Sunday 19 December 2010

Beef in Our Hearts

Like so many wily outcasts, the music of Captain Beefheart is near and queer to me. On Friday the fallin’ ditch got his bones after a long and painful bout with multiple sclerosis. This post pays tribute to the Cap (Don Van Vliet) by recalling many stupendously good Beef moments.


Autumn’s Child

The closer on
Safe As Milk is a psychedelic ballad with gentle bass and guitar giving way to the early Howlin’ Wolf baritone, backed by the finest use of a theremin since Portishead made them cool in 1994. The song is a lament for a woman who Beef “met at a balloon bust picnic,” whose sandals he made “gambol under knees of trust.” The spinning drum rolls and yowling chorus is all nostalgia and sleaze and swirly sixties madness.

Safe As Milk

The opening stomper on
Strictly Personal, this song blasts out the dust with a galloping blues ruckus. All howling lyrics and bouncing bass and haywire blues guitar, the song goes from drum thunder into a nervous, careening mid-section, gathering steam over “bacon blue bread dog ears” until the music erupts and melts into an exhilarating climax of feedback, drums and guitar pummelling. The band literally take this song apart, going from controlled cool into primitive mania in three minutes. Absolute mayhem. And who could forget the immortal line: “I may be hungry, but I sure ain’t weird.”

Tarotplane

This twenty-minute blues jam is on the
Mirror Man Sessions LP. I adore this song more than two hundred chocolate women. The song is a blistering blues hoedown, with Beef channelling the blues giants and honking on his harmonica over an endless assault of blues licks and beats. For those fond of Beef’s blues work, this song smothers the listener in love. It reminds him there is a reason to strive toward happiness.

Pachuco Cadaver

The whole
Trout Mask Replica LP is a must for self-respecting avant-garde rock fans, but this song is especially lickable. Over a fast and bulbous intro, where the bass, guitar and drums play three separate phrases that somehow cohere, the song segues into a spoken-word surrealist bomb with such lines as “she wears her past like a present” and “tattoos and tarnished utensils, uh snow white bag full o’ tunes,” delivered in a southern drawl as a truly delirious beat builds in the background. Saxophone noodlings from the Cap keep the music going and we never want this song to end. Ever.

Bellerin’ Plain

From
Lick My Decals. This song has the usual dissonant guitar mauling and incomprehensible vocals, all the better for their inspired babel. An amazing instrumental bridge, where the marimba duels with Zoot Horn’s lunar magic, takes the song to edge of madness. This song might make you queasy, if you’re listening carefully.

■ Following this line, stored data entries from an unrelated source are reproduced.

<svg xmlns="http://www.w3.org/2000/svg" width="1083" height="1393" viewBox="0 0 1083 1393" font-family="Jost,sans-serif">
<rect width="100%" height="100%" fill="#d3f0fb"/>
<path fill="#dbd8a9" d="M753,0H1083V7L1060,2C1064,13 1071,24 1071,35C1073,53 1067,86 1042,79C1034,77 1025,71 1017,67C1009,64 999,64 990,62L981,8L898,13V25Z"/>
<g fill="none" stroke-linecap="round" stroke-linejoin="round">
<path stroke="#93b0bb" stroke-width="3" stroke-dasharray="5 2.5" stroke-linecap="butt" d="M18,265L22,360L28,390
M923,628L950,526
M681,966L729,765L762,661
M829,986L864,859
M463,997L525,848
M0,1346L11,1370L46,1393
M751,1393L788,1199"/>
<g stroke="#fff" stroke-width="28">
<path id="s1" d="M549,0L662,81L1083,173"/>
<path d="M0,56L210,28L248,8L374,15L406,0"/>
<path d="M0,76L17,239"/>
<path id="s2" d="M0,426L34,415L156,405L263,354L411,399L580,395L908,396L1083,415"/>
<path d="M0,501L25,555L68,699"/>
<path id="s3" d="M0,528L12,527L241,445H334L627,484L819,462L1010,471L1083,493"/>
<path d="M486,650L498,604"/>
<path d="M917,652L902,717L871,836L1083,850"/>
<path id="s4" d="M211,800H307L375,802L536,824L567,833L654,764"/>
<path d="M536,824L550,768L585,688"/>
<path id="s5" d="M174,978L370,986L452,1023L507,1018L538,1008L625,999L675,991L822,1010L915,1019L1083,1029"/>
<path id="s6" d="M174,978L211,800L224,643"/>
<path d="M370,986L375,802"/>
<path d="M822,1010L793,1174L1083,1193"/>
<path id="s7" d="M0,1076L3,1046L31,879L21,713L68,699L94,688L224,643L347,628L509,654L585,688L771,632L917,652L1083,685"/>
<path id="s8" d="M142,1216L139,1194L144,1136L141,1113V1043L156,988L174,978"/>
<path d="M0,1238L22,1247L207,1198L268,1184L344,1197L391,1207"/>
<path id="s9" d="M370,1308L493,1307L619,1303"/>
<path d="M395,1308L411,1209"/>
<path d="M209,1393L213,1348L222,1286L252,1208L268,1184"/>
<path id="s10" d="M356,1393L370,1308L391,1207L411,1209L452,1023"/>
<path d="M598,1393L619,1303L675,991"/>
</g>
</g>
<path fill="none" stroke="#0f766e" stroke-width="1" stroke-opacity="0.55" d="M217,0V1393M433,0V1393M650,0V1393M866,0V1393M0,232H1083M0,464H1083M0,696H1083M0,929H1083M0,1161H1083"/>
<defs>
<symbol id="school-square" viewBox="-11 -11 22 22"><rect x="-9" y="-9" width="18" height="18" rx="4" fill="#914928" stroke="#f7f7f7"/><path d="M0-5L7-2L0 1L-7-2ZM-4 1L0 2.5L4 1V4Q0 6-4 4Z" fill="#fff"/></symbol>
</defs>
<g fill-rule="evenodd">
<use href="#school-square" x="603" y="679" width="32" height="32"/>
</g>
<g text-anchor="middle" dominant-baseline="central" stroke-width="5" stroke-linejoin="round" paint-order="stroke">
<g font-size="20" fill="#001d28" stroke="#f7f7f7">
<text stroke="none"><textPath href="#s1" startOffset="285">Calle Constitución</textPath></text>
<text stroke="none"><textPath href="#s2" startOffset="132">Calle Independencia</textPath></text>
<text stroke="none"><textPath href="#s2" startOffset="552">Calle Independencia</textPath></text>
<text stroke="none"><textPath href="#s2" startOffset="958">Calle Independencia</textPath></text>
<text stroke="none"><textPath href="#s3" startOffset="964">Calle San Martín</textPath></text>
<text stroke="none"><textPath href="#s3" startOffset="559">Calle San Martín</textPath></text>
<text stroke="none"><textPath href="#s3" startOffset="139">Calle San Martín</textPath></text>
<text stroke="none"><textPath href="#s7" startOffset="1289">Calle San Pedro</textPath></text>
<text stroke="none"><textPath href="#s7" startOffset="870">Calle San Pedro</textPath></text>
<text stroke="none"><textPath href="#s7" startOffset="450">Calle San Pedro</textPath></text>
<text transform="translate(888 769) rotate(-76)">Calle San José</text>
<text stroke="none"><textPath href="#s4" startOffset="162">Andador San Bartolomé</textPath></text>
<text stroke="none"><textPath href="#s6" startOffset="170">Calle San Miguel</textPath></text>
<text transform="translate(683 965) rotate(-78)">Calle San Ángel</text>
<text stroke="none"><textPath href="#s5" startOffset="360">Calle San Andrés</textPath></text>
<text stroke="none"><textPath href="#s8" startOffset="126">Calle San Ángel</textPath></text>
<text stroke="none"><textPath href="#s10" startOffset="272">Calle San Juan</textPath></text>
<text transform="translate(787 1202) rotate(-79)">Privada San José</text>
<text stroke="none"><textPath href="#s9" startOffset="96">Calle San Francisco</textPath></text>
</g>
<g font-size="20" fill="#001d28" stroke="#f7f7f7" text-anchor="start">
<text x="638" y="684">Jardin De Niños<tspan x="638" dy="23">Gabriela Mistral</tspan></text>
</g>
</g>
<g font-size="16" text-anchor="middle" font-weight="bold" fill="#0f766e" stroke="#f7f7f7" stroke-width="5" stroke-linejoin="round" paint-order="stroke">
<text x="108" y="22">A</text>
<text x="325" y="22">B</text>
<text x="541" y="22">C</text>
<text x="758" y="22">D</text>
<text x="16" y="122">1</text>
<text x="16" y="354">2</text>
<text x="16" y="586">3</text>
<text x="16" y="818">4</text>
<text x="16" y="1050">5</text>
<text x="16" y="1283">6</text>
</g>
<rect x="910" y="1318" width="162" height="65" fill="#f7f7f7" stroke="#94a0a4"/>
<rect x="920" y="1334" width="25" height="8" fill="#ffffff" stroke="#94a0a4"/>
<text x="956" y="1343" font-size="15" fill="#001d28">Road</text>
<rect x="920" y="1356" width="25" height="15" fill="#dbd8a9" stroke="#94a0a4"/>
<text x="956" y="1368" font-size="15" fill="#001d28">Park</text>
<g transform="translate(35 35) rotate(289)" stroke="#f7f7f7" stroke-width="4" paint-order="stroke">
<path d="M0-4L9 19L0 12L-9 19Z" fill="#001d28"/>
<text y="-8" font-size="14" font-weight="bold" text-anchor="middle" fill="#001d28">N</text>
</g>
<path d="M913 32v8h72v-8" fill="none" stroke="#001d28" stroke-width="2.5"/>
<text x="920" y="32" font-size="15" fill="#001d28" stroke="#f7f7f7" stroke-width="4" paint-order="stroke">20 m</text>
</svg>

I’m Gonna Booglarise You, Baby

The Captain’s fondness for sleaze and low-down-dirtiness is celebrated in this song from
The Spotlight Kid. With a slinky bass line, working with a funky guitar, the music worms under your skin. Then Beef comes on like a freaky uncle at a party, trying to chat up his own daughter. I would love to be booglarised by Beef, to hell with the rash afterwards.

Clear Spot

From the
titular album, this bayou swamp ode celebrates the virtues of Amazon life. Beef lived in the Mojave desert for the last two decades of his life, and this song is nothing if not hot and sticky. The lunar guitar bites back over a militaristic beat (later used on Hot Head) while Beef avoids the mosquitoes and moccasins steppin’ all around. At the shimmering climax, it’s a good time to stop and wipe the sweat from your brow. Phew.

Bat Chain Puller

Also from the
titular album (this tit, not that one), this has perhaps the most unhinged and inspired performance from latter-era Cap. The lyrics and music on this album are something alien and this song shows the new band firing on all pistons. Over a mama heartbeat, Beef howls out a litany of Lynchian images, from “grey tubes that house people’s thoughts” and “rubber dolphins with gold yawning mouths that blister and break in agony.” The guitar and harmonica wage a war behind a truly feral attack from the Cap.

Brickbats

On his last two albums, the Cap’s songs have an incredible menace and pathos. This song from
Doc At the Radar Station thunders and torments. The drums slam into a spleen of ghoulish lyrics, suggesting demonic bats and popping heads. This song will induce much choking.

Cardboard Cutout Sundown

People say this music is unemotional. Wrong. Emotion is splattered over the Cap’s music. This song in particular moves me in ways chocolate women cannot. The drama and passion that blows through this utterly disquieting song is incredible. The guitars create a sense of panic, impending collapse, as though the sun is falling from the sky, the mountains erupting in flame. The Cap’s voice at this time had become gruffer and laden with wariness. The final refrain of “you hardly know a day goes by in the cardboard cutout sundown” turns me to sludge every time. Remarkable. (This one is from
Ice Cream For Crow).


So concludes this brief tribute to Beef. I hope everyone reading this goes and listens to a Beefheart song and then hurls the headphones off in disgust. The brave ones, the truly curious, will return.